> [To-do list]:
1. In the speech, for how many years does the speaker thank Dan Rosenblatt for his service?
2. Write out the speech starting at "Last year, before" and ending at "term last month.", switching "nostalgic" to "sentimental".
3. Translate this sentence from the speech into Spanish: "Change is nothing new for the FBI."

> [Document passage]:
-*-

- Robert S. Mueller, III
- Federal Bureau of Investigation
- International Association of Chiefs of Police
- Chicago, Illinois
- October 24, 2011
So…here we are again.
Last year, you graciously presented me with the Lifetime Achievement Award—I brought it here with me today just in case you want to take it back.
Last year, before this session, Ron Ruecker told me that the IACP had planned to give this award. I remarked that I did not feel old enough to have earned it. To which Ron replied, “Do not underestimate yourself. You are old enough to have earned this award 10 years ago.”
I will admit to feeling a bit nostalgic last year, believing it was my final meeting with you. I fully intended to finish my term last month.
I understand that Dan Rosenblatt thought he too would be leaving earlier this year. Dan, I must ask you, where did the two of us go wrong? Over the 10 years I have been Director, Dan has provided invaluable guidance to the FBI and to me. Dan, I want to thank you for your service these past 25 years, and tell you that we wish you all the best in the years to come.
I also want to take a minute to congratulate Bart Johnson, your new executive director. Dan has set the bar high. But we have worked with Bart for years and we look forward to continuing and expanding the good relationship we have with him as well as the IACP.
I will say, when the president asked whether I would be willing to continue as FBI Director for another two years, I sought advice from many people, because I believe a leader is often the last to know when it is time to go.
Three considerations persuaded me to extend my term. First, it would be hard, at any time, to leave the FBI family, and indeed, the larger law enforcement family. I am lucky to work with such talented and dedicated people.
Second, as each of you knows, there is nothing more rewarding than public service.
Lastly, we in the FBI do have unfinished business. We must continue to improve our technology, expand our intelligence capabilities, and adapt to meet new challenges. I did not want to miss the opportunity to be part of that.
With the 10-year anniversary of September 11, it is only natural to take a look at where we are today and where we need to be down the road. As you all know, in the wake of September 11, national security became our top priority. We shifted thousands of agents to counterterrorism and began a complete overhaul of our intelligence program. Many of you have experienced similar shifts in mission and priorities.
Change is nothing new for the FBI. Throughout its history, the Bureau has evolved to meet emerging threats. After the Cold War, we reassigned hundreds of agents from counterintelligence to violent crime. During the 1990s, we directed resources to combat white-collar and organized crime.
The evolution of the Bureau after September 11 has been the latest challenge. We have had to rethink the entire way we do business. But along with significant changes in our priorities and resources have come solid partnerships, closer connections, and shared goals.
Today, we are all stronger and smarter. We in the FBI know that we do not fight our battles alone. We are all in this together. We, along with the Chicago Police Department, are taking on gangs. We, along with the New Jersey State Police, are investigating criminal syndicates. We, along with the Broward Sheriff’s Office, are tracking down child predators.
I want to turn for a moment to counterterrorism. The threat we face today is complex and fluid. We are seeing more sources of terrorism, a wider array of terrorist targets, greater cooperation among terrorist groups, and an evolution in tactics and communication.

-*-

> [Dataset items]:
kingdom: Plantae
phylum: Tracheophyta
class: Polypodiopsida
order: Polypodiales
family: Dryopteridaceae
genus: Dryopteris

-*-

> [Solutions to the exercise]:
1. 25 years.

2.
Last year, before this session, Ron Ruecker told me that the IACP had planned to give this award. I remarked that I did not feel old enough to have earned it. To which Ron replied, “Do not underestimate yourself. You are old enough to have earned this award 10 years ago.”
I will admit to feeling a bit sentimental last year, believing it was my final meeting with you. I fully intended to finish my term last month.

3. El cambio no es nada nuevo para el FBI.